Tuesday, April 23, 2013

Precision and Accuracy

Currently trained as an engineer, I have had the distinction between precision and accuracy driven into me. But I've noticed that in the shooting community that the usage of one is neglected or that they are used interchangeably.


Picture from http://www.carolina.com/teacher-resources/Interactive/accuracy-versus-precision-beanbag-toss/tr10646.tr
This is unfortunate, since the distinction is important, even in shooting.
Precision is a function of the rifle's build qualities and the ability of the shooter. Precision is the ability to fire bullets within a certain distance of each each other (normally a good benchmark is 1 MOA see below). This is normally referred to as "a grouping".

Accuracy is something quite different. An accurate rifle setup will deliver bullets with the center of the shots being the intended target. An inaccurate rifle setup is the result of the sights or optics not being aligned with the barrel. Accuracy has more to do with whether the bullet struck close to the target or not ("closer" being subjective), where precision involves whether the rifle is able to deliver a bullet to very close to the same location again and again.

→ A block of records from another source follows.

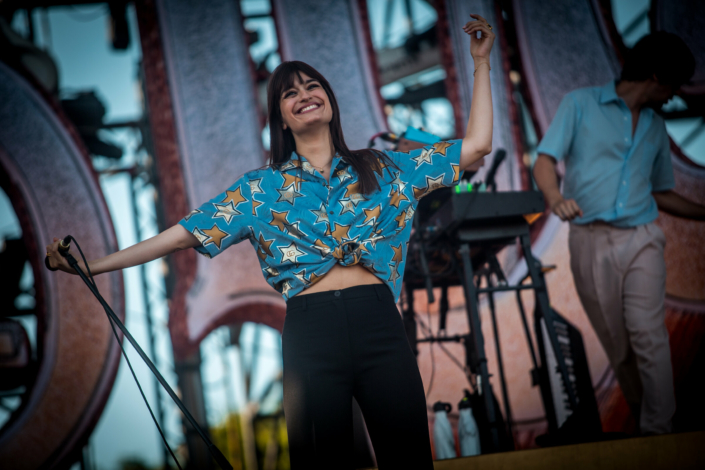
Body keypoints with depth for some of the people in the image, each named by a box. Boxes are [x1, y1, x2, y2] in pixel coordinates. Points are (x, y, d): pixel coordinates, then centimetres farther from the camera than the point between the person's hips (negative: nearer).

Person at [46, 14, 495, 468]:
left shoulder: (381, 168, 16)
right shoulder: (262, 188, 16)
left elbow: (477, 143, 16)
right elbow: (184, 235, 11)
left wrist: (481, 61, 15)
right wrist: (93, 265, 5)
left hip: (379, 324, 1)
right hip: (311, 331, 0)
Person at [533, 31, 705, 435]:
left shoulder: (656, 126, 19)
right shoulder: (580, 104, 5)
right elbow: (545, 160, -4)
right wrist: (556, 197, -24)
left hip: (642, 239, 3)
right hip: (591, 240, -2)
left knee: (650, 337, -11)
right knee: (617, 344, 3)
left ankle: (659, 433, -10)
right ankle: (642, 417, 17)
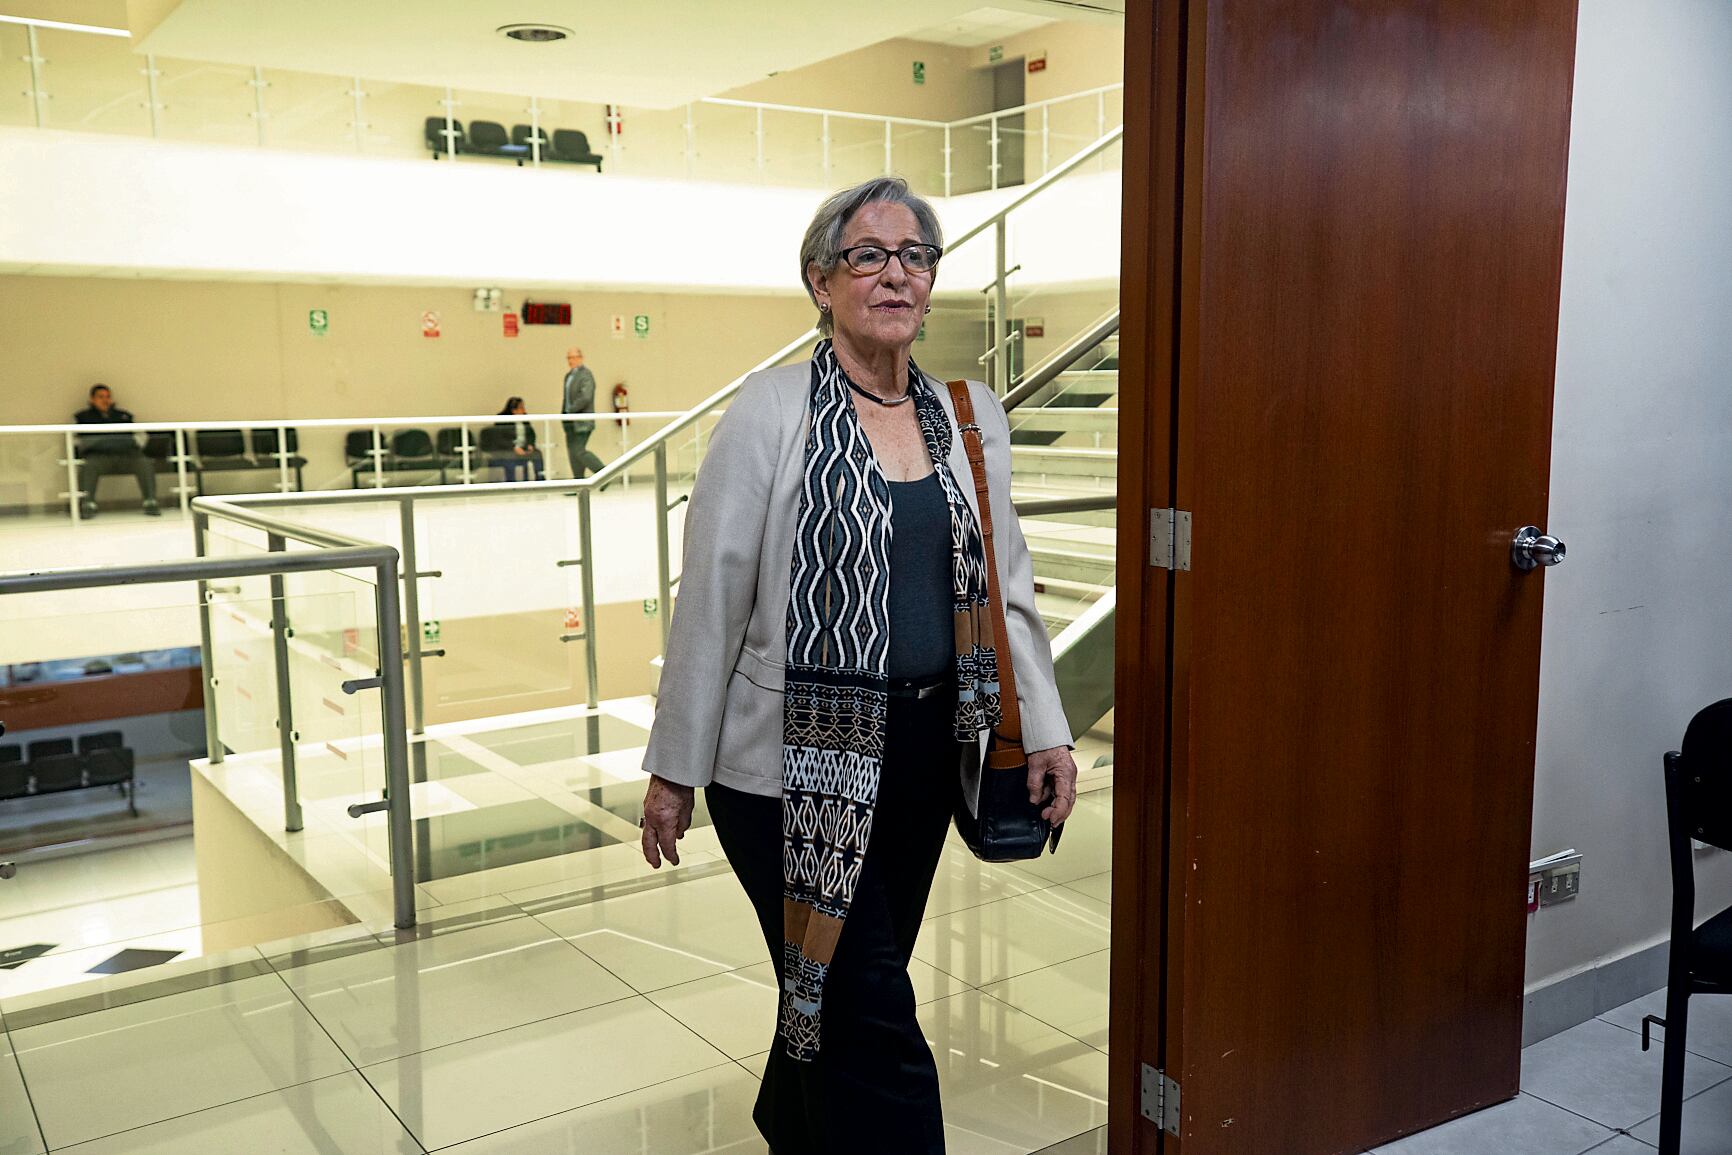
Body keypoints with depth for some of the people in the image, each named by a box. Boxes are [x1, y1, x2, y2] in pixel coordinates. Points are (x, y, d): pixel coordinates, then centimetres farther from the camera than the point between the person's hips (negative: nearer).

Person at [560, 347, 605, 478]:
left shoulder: (586, 375, -11)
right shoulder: (568, 375, 16)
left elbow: (585, 397, -21)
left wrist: (570, 410, -17)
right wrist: (564, 412, 8)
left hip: (582, 422, -9)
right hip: (571, 423, 9)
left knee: (579, 451, -12)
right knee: (572, 453, 6)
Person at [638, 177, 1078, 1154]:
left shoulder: (972, 415, 8)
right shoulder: (771, 413, -8)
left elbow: (1008, 582, 12)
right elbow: (712, 599, -7)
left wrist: (1044, 728, 6)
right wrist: (674, 769, -4)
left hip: (922, 757, 5)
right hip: (795, 761, -5)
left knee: (833, 994, 17)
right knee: (871, 1011, -4)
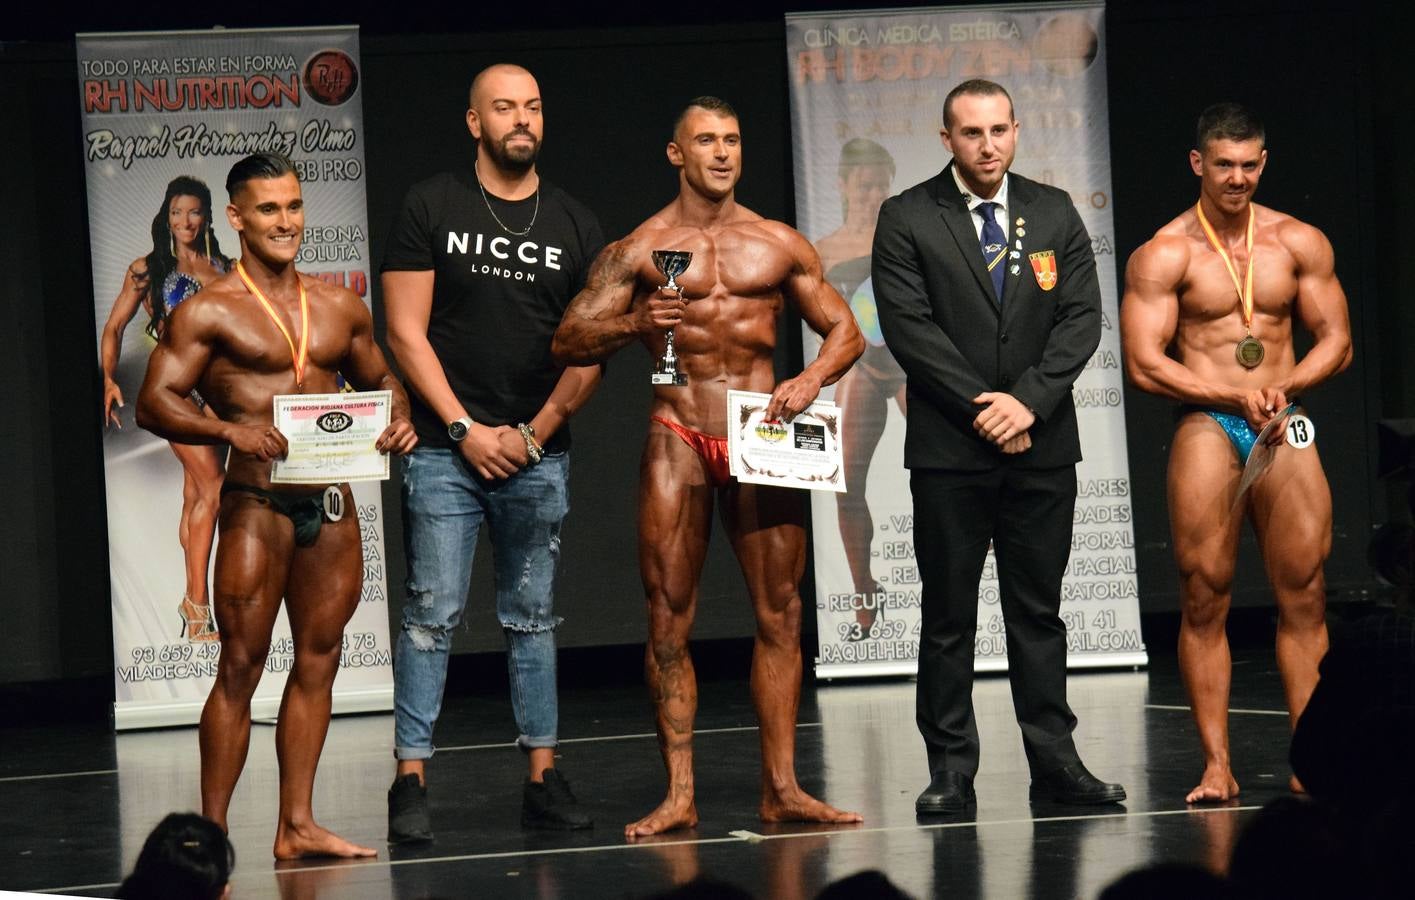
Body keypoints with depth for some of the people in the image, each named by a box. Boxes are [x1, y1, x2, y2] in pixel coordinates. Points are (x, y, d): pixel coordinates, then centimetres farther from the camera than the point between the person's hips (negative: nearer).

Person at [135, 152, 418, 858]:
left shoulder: (339, 308, 14)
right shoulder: (209, 313, -3)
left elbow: (380, 381, 25)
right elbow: (154, 403, -8)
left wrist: (398, 420, 2)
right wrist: (230, 430, -23)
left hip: (332, 503, 6)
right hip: (258, 503, -6)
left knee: (318, 659, 8)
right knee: (241, 666, -6)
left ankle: (297, 826, 14)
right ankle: (211, 833, -2)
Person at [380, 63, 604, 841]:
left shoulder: (575, 225, 9)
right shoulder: (431, 208, 1)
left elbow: (591, 348, 8)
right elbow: (406, 333, -2)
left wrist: (534, 434, -3)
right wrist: (465, 430, -8)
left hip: (538, 454, 3)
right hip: (444, 451, -3)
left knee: (532, 619, 8)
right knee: (432, 615, -6)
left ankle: (542, 779, 10)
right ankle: (410, 781, -6)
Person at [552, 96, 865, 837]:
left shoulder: (779, 245, 9)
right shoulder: (640, 248, 3)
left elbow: (844, 330, 14)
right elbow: (569, 341, 1)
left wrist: (811, 378, -6)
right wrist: (633, 324, -18)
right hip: (678, 441, -2)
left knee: (780, 615, -1)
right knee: (669, 622, -2)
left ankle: (781, 788, 4)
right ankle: (679, 795, 1)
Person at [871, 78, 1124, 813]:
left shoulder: (1055, 214, 9)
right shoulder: (907, 220, 0)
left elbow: (1082, 317, 3)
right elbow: (909, 326, -8)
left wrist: (1028, 402, -11)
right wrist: (984, 409, -12)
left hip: (1042, 445, 2)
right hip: (948, 451, -2)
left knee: (1039, 611, 6)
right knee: (947, 616, 2)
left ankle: (1055, 763, 9)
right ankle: (951, 771, 5)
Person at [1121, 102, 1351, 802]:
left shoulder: (1299, 243, 10)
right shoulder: (1164, 255, 0)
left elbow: (1336, 342, 11)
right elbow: (1144, 365, -6)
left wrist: (1284, 386, -8)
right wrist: (1238, 396, -13)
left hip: (1284, 429, 3)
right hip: (1206, 429, -2)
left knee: (1305, 600, -2)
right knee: (1205, 601, -5)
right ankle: (1216, 766, -1)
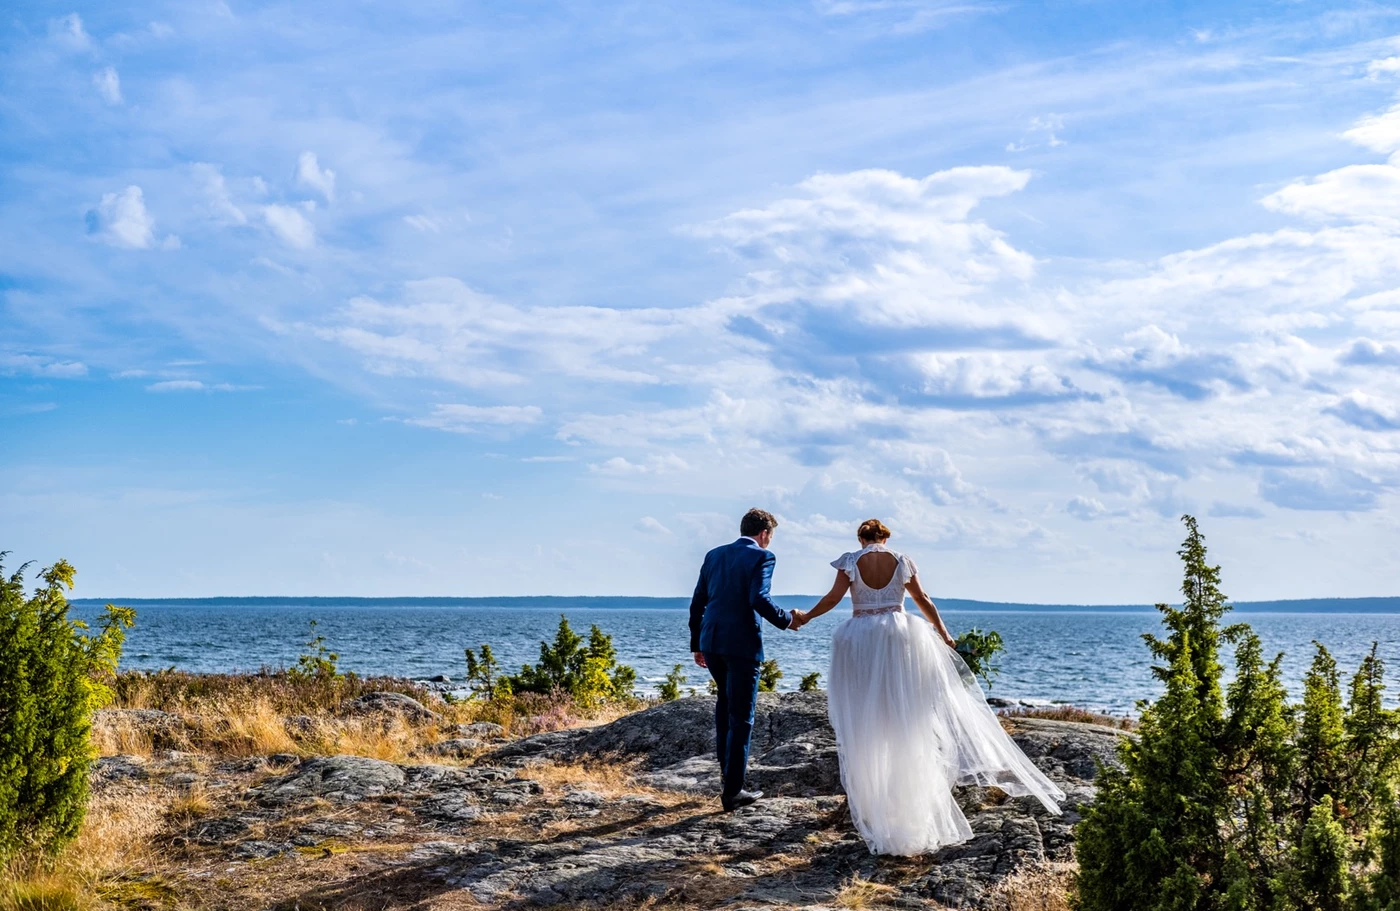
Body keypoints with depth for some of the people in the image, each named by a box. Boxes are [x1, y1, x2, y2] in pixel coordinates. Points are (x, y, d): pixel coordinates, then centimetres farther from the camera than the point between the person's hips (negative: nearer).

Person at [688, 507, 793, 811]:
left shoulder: (714, 555, 13)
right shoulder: (762, 557, -4)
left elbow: (697, 603, 12)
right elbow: (759, 599, -18)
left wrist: (696, 644, 18)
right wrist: (786, 620, -3)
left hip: (710, 641, 6)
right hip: (742, 644, -6)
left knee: (726, 698, 29)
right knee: (741, 716, 2)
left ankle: (726, 762, 33)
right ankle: (732, 791, 4)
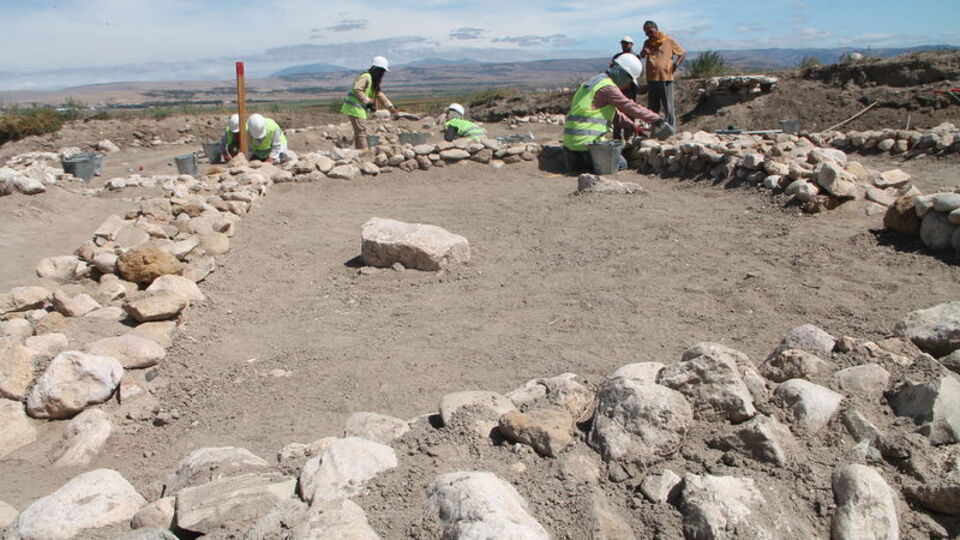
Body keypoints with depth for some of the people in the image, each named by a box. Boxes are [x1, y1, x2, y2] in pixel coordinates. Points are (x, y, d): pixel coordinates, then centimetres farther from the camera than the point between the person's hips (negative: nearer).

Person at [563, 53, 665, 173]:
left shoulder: (596, 81, 21)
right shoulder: (608, 87, -11)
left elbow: (614, 110, 33)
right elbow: (632, 108, -9)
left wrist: (631, 124, 36)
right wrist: (656, 118, 2)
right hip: (586, 139, -9)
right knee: (621, 165, -2)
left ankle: (575, 154, 6)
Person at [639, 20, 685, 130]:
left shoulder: (669, 41, 2)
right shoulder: (647, 43, 13)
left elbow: (683, 53, 9)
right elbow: (642, 56, -2)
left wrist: (675, 64, -6)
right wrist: (643, 52, -24)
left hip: (666, 79, -4)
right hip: (651, 79, 4)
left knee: (668, 108, -4)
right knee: (652, 108, 10)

Often an "accurate" rifle is actually precise. The user adjusts the optic/sights to make the setup accurate by definition, but the gun is capable of shooting bullets nearly on top of each other. Obviously the goal of any shooter is to be precise and accurate, even though most would just say accuracy is the goal.

Precision and accuracy together produce repeatability. Th ability to hit small targets consistently and reliably is the object of almost all shooters.

With this post, I wanted to bring up these definitions, no matter how trifling they are. I find it odd that the two distinctions aren't used more often in the shooting world, given the fascination with precision rifles.

***
Roughly speaking a 1 MOA rifle means it can reliably hit 1" at 100 yards, 2" at 200 yards, and 5" at 500 yards.
A 3 MOA rifle would hit 3" at 100, 9" at 300, and so on.
A sub-MOA rifle would hit smaller that an inch at 100 and smaller than 4" at 400 yards.

One MOA is considered by many to be a fine rifle and sub-MOA rifles are considered superb.